== Task material ==
---------------
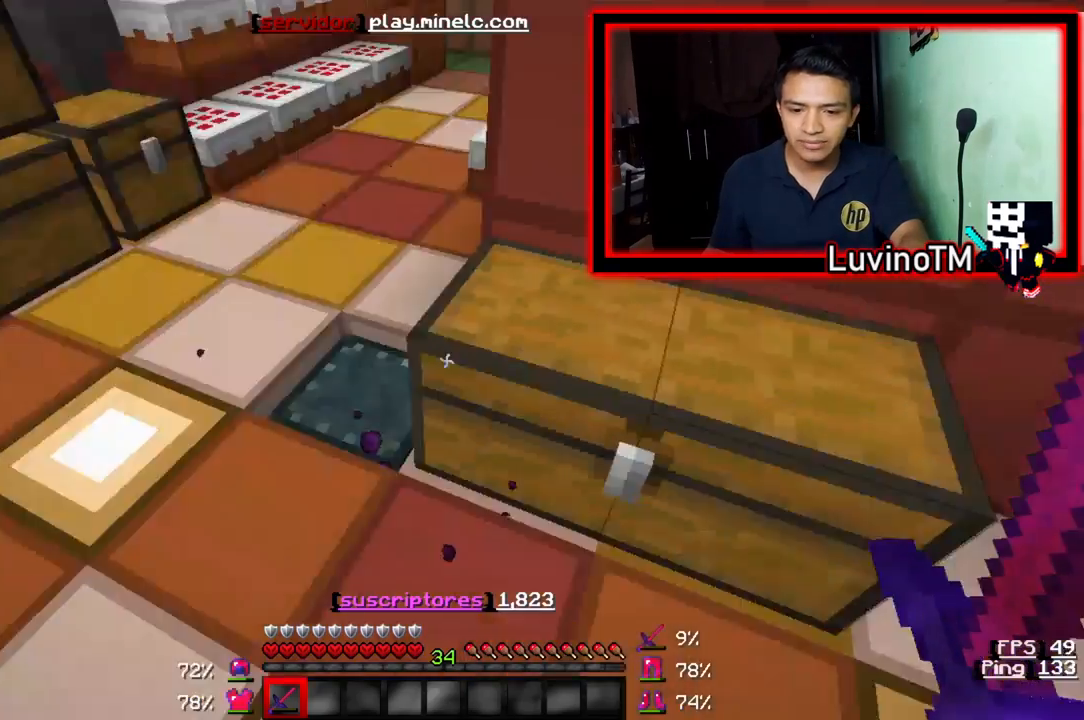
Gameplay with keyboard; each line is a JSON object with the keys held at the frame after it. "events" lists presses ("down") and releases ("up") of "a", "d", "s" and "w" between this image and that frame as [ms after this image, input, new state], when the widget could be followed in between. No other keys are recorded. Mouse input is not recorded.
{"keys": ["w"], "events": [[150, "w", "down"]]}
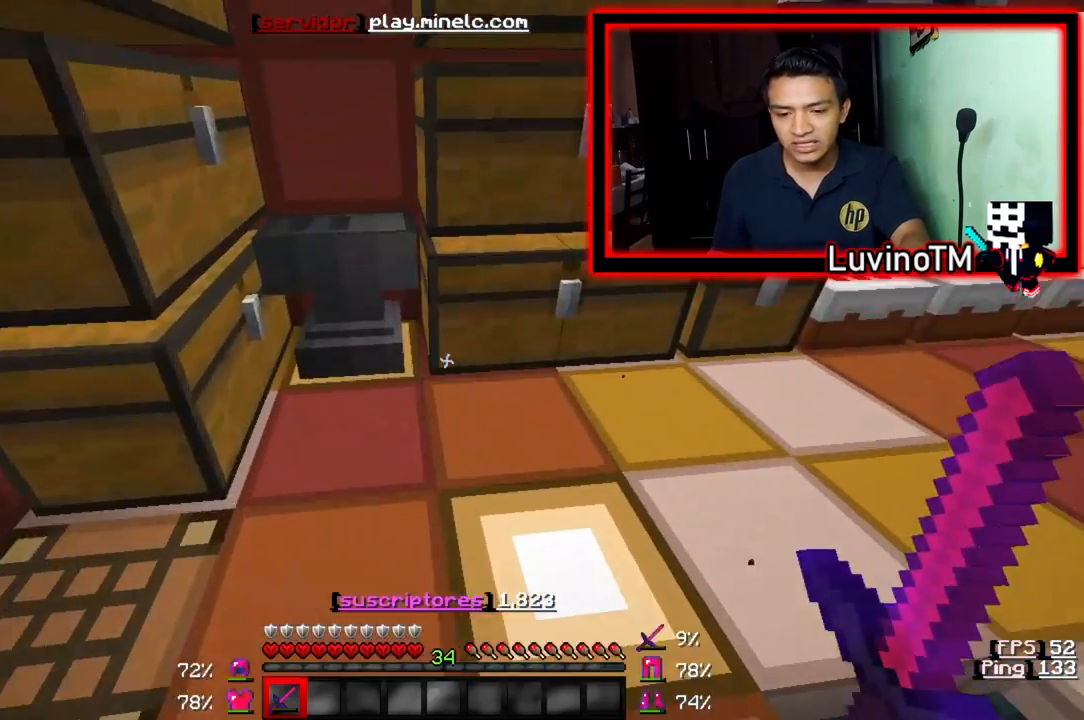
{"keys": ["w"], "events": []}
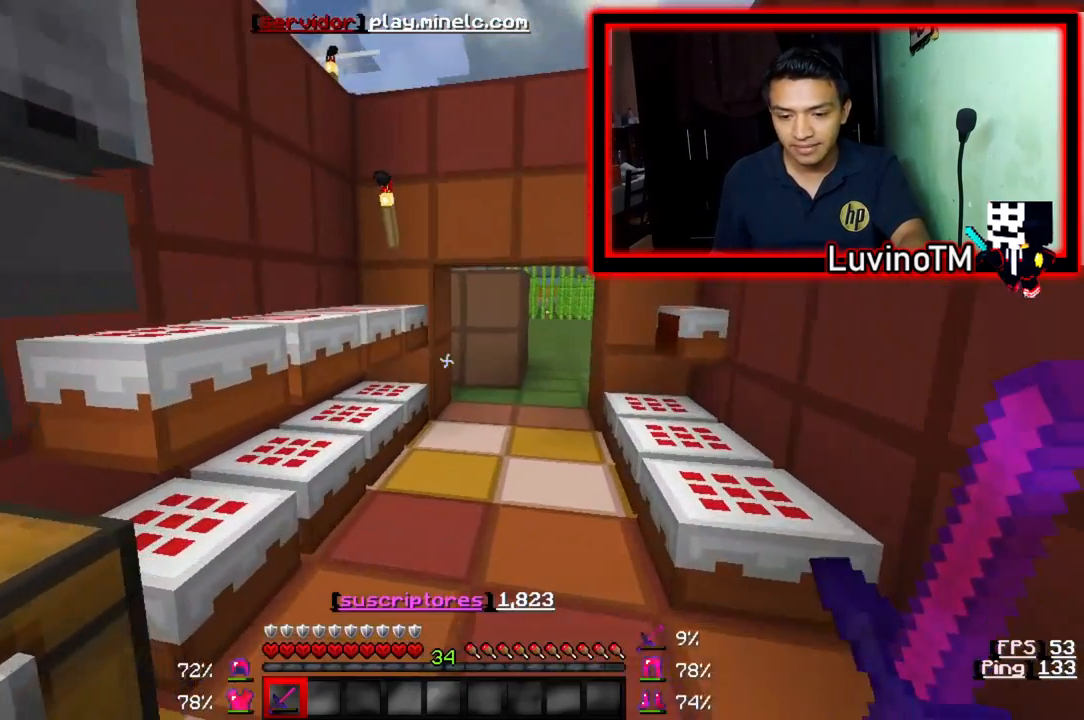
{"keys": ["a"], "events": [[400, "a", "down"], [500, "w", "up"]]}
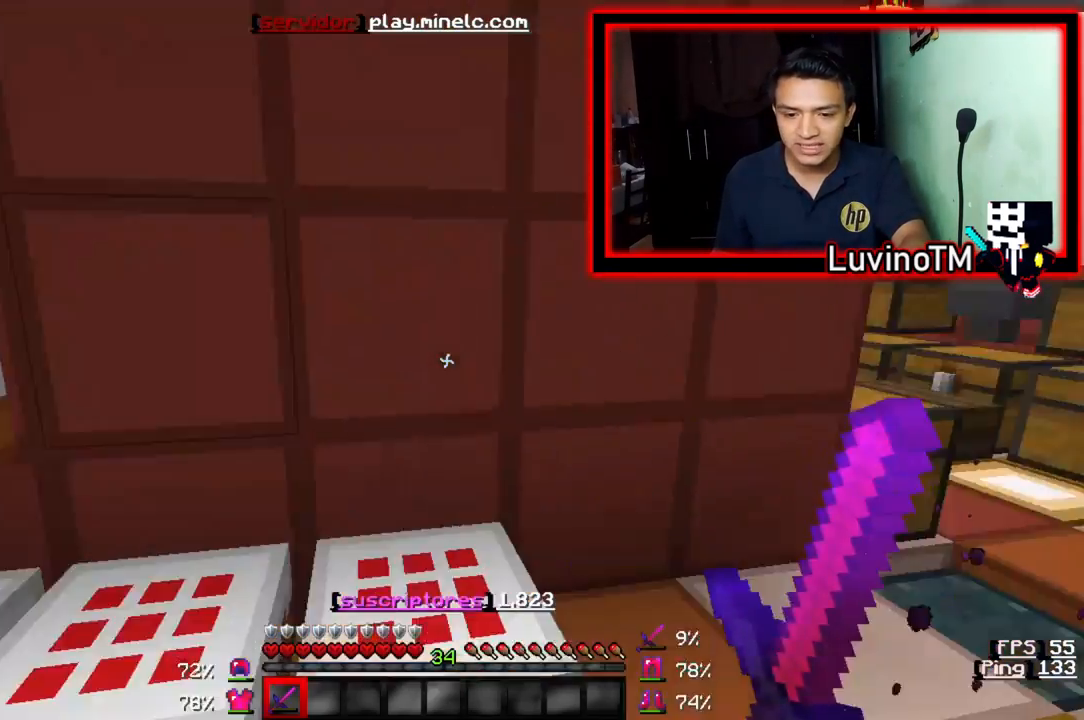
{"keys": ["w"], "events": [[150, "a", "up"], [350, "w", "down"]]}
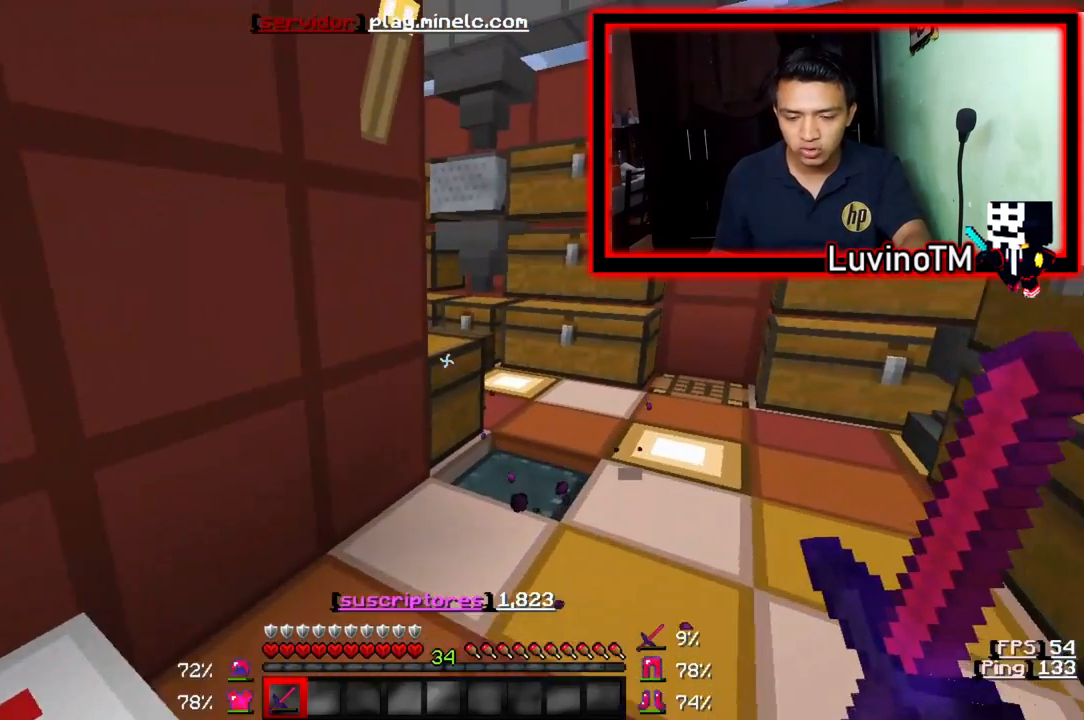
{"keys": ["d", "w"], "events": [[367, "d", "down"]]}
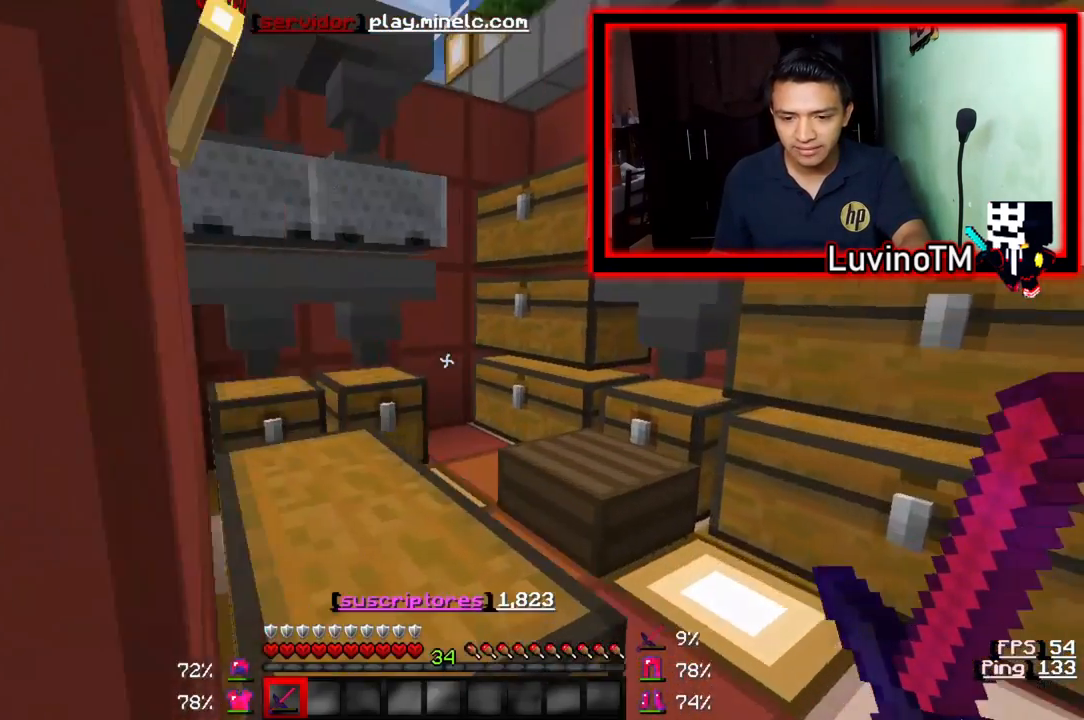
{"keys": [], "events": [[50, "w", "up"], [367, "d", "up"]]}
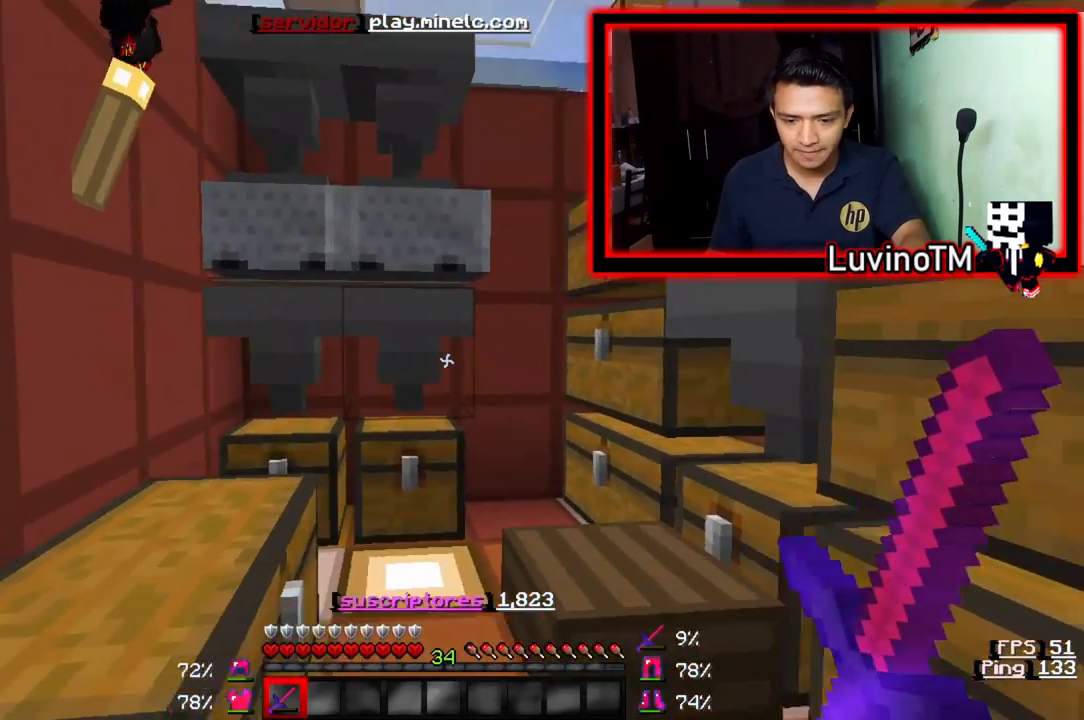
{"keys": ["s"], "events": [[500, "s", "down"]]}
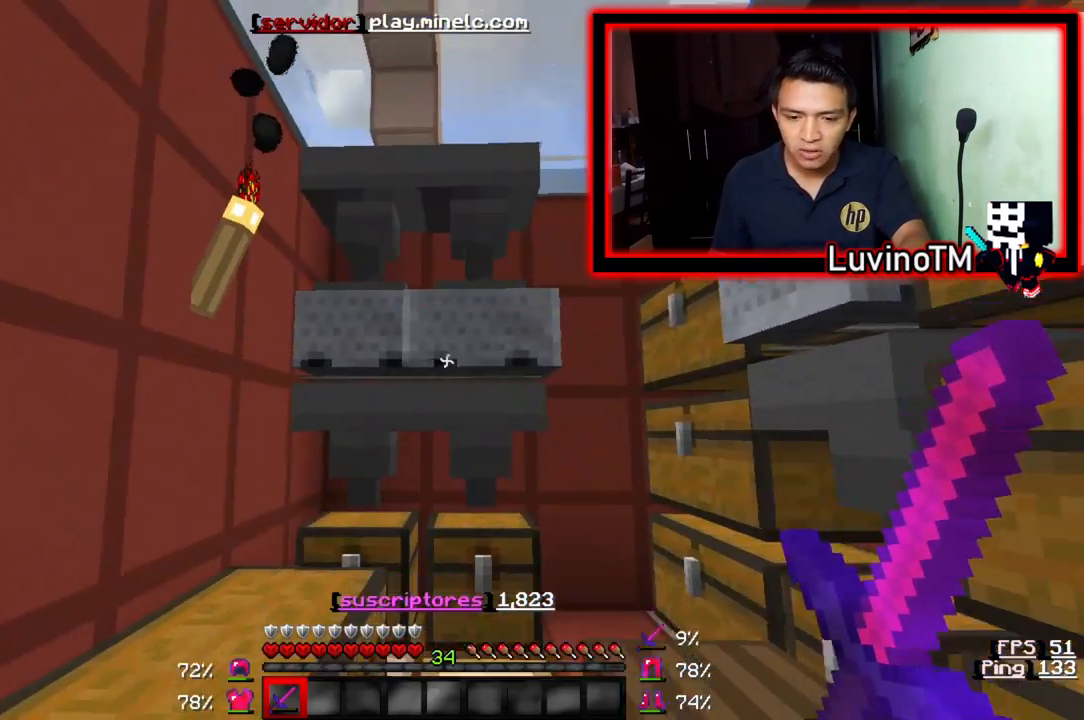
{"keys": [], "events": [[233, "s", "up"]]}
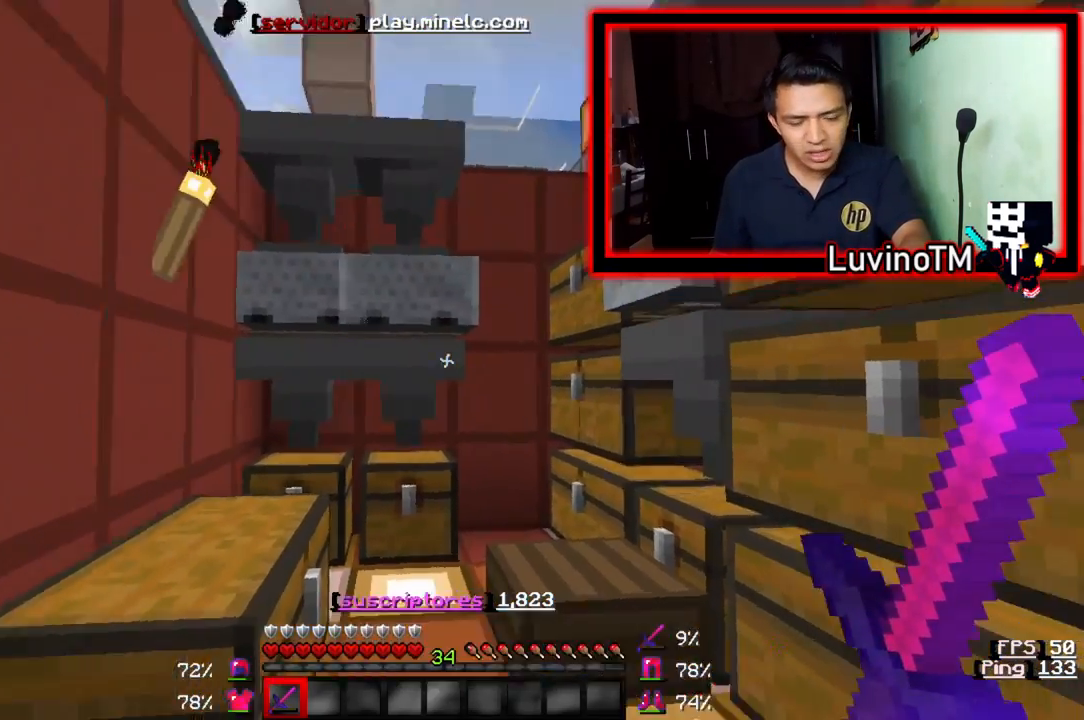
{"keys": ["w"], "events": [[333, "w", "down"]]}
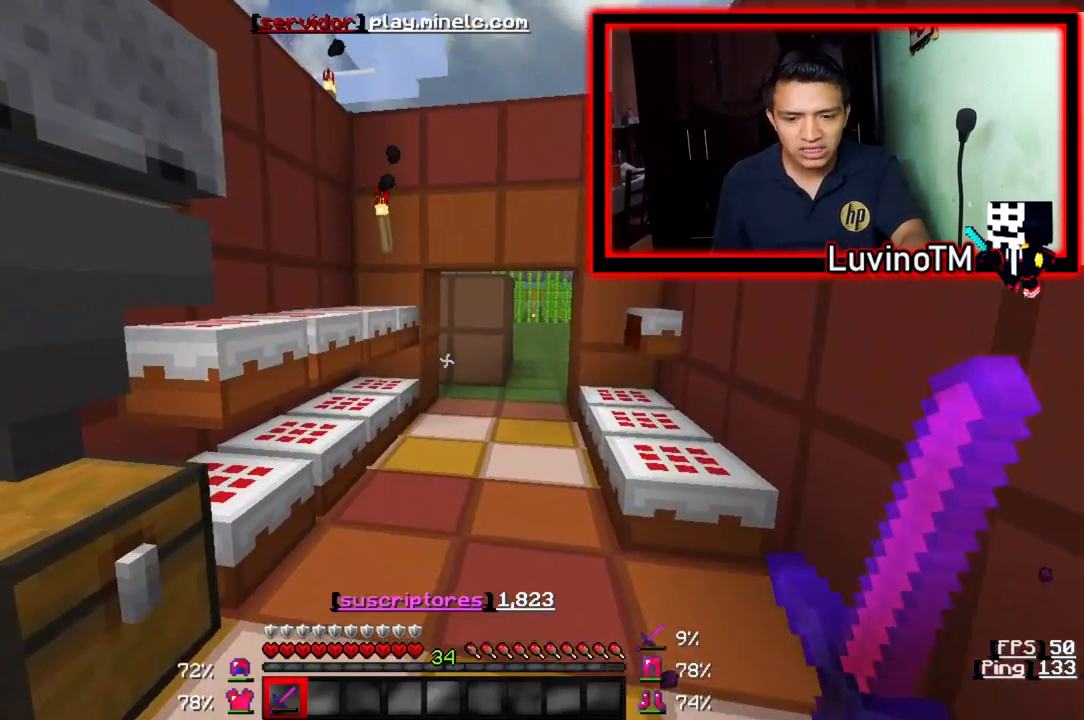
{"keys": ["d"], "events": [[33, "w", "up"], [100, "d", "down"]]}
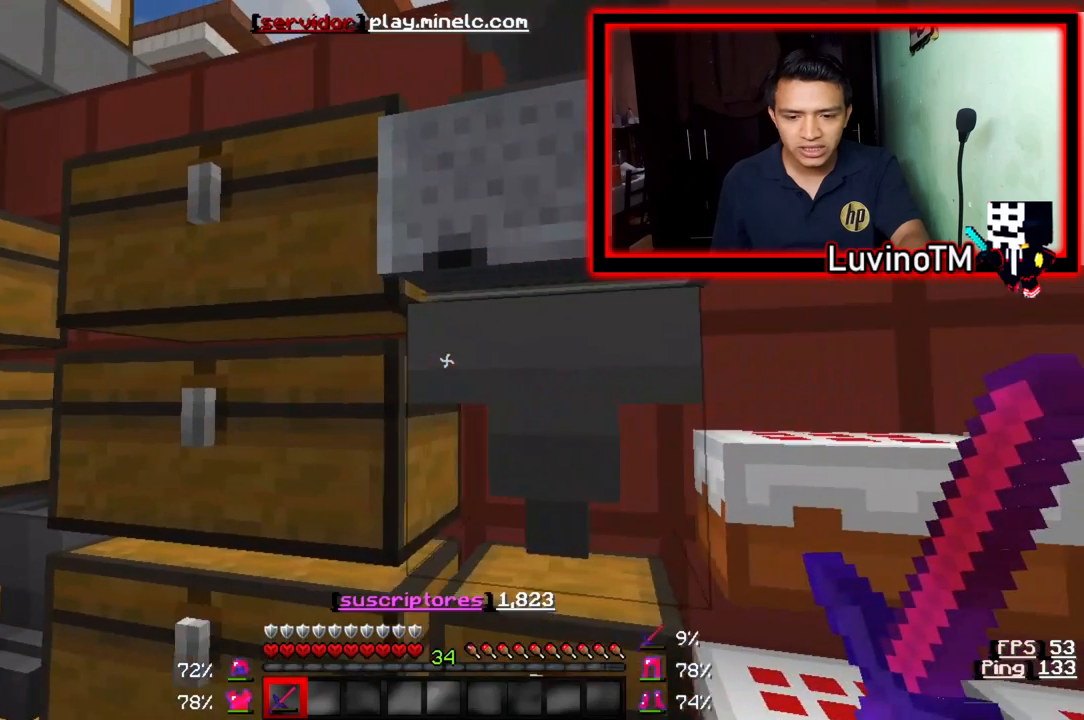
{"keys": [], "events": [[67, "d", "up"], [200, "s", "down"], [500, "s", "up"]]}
---------------
== Work to be completed ==
Gather from the records above every line containing the string "down".

== Solution to the problem ==
Gameplay with keyboard; each line is a JSON object with the keys held at the frame after it. "events" lists presses ("down") and releases ("up") of "a", "d", "s" and "w" between this image and that frame as [ms after this image, input, new state], when the widget could be followed in between. No other keys are recorded. Mouse input is not recorded.
{"keys": ["w"], "events": [[150, "w", "down"]]}
{"keys": ["a"], "events": [[400, "a", "down"], [500, "w", "up"]]}
{"keys": ["w"], "events": [[150, "a", "up"], [350, "w", "down"]]}
{"keys": ["d", "w"], "events": [[367, "d", "down"]]}
{"keys": ["s"], "events": [[500, "s", "down"]]}
{"keys": ["w"], "events": [[333, "w", "down"]]}
{"keys": ["d"], "events": [[33, "w", "up"], [100, "d", "down"]]}
{"keys": [], "events": [[67, "d", "up"], [200, "s", "down"], [500, "s", "up"]]}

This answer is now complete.